SBY selalu berusaha memelihara hubungan dengan media, beberapa kali mengadakan pertemuan dengan forum pemimpin redaksi, mengundang wartawan istana, SBY hadir dalam hari pers, dll. Itu semua inisiatif dari pihak SBY sebagai kepala Negara. SBY menyadari pentingnya menguatkan peran pers.
Jadi sebenarnya SBY bukan sahabat pers, namum lebih tepat pers sahabat SBY. Atau mungkin SBY lebih layak dapatpenghargaan seperti, “SBY sahabat Youtube”, “SBY sahabat twitter”, dan “SBY sahabat Facebook”.
Wahai insan pers ingatlah amanat UU no. 40 tahun 1999.

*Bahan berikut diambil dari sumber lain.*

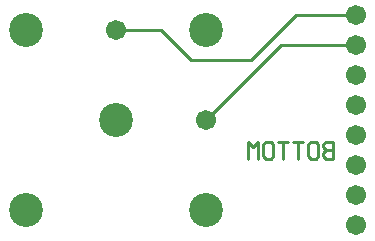
<source format=gbl>
%MOIN*%
%FSLAX25Y25*%
G04 D10 used for Character Trace; *
G04     Circle (OD=.01000) (No hole)*
G04 D11 used for Power Trace; *
G04     Circle (OD=.06700) (No hole)*
G04 D12 used for Signal Trace; *
G04     Circle (OD=.01100) (No hole)*
G04 D13 used for Via; *
G04     Circle (OD=.05800) (Round. Hole ID=.02800)*
G04 D14 used for Component hole; *
G04     Circle (OD=.06500) (Round. Hole ID=.03500)*
G04 D15 used for Component hole; *
G04     Circle (OD=.06700) (Round. Hole ID=.04300)*
G04 D16 used for Component hole; *
G04     Circle (OD=.08100) (Round. Hole ID=.05100)*
G04 D17 used for Component hole; *
G04     Circle (OD=.08900) (Round. Hole ID=.05900)*
G04 D18 used for Component hole; *
G04     Circle (OD=.11300) (Round. Hole ID=.08300)*
G04 D19 used for Component hole; *
G04     Circle (OD=.16000) (Round. Hole ID=.13000)*
G04 D20 used for Component hole; *
G04     Circle (OD=.18300) (Round. Hole ID=.15300)*
G04 D21 used for Component hole; *
G04     Circle (OD=.22291) (Round. Hole ID=.19291)*
%ADD10C,.01000*%
%ADD11C,.06700*%
%ADD12C,.01100*%
%ADD13C,.05800*%
%ADD14C,.06500*%
%ADD15C,.06700*%
%ADD16C,.08100*%
%ADD17C,.08900*%
%ADD18C,.11300*%
%ADD19C,.16000*%
%ADD20C,.18300*%
%ADD21C,.22291*%
%IPPOS*%
%LPD*%
G90*X0Y0D02*D18*X10000Y15000D03*X40000Y45000D03*  
D12*X65000Y65000D02*X85000D01*X100000Y80000D01*   
X120000D01*D15*D03*Y70000D03*D12*X95000D01*       
X70000Y45000D01*D15*D03*D10*X112511Y32129D02*     
Y37871D01*X110000D01*X109163Y36914D01*Y35957D01*  
X110000Y35000D01*X109163Y34043D01*Y33086D01*      
X110000Y32129D01*X112511D01*Y35000D02*X110000D01* 
X104163Y33086D02*X105000Y32129D01*X106674D01*     
X107511Y33086D01*Y36914D01*X106674Y37871D01*      
X105000D01*X104163Y36914D01*Y33086D01*            
X100837Y32129D02*Y37871D01*X102511D02*X99163D01*  
X95837Y32129D02*Y37871D01*X97511D02*X94163D01*    
X89163Y33086D02*X90000Y32129D01*X91674D01*        
X92511Y33086D01*Y36914D01*X91674Y37871D01*        
X90000D01*X89163Y36914D01*Y33086D01*              
X87511Y32129D02*Y37871D01*X85837Y35957D01*        
X84163Y37871D01*Y32129D01*D12*X65000Y65000D02*    
X55000Y75000D01*X40000D01*D15*D03*D18*X70000D03*  
X10000D03*X70000Y15000D03*D15*X120000Y10000D03*   
Y20000D03*Y30000D03*Y40000D03*Y50000D03*Y60000D03*
M02*                                              

</source>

Ayat 6. Pers nasional melaksanakan peranannya sebagai berikut :
a.memenuhi hak masyarakat untuk mengetahui;
b.menegakkan nilai-nilai dasar demokrasi, mendorong terwujudnya supremasi hukum, dan Hak Asasi Manusia, serta menghormat kebhinekaan;
c.mengembangkan pendapat umum berdasarkan informasi yang tepat, akurat dan benar;
d.melakukan pengawasan, kritik, koreksi, dan saran terhadap hal-hal yang berkaitan dengan kepentingan umum;
e.memperjuangkan keadilan dan kebenaran;
=======oooOOooo===========
Kemerdekaan pers, merdeka dari tekanan politik, tekanan penguasa, tekanan komersialisme
Kemerdekaan pers bukan tanpa batas.
Kemerdekaan pers bukan berkuasa atas hak orang lain, karena dengan berkuasa cenderung akan korup.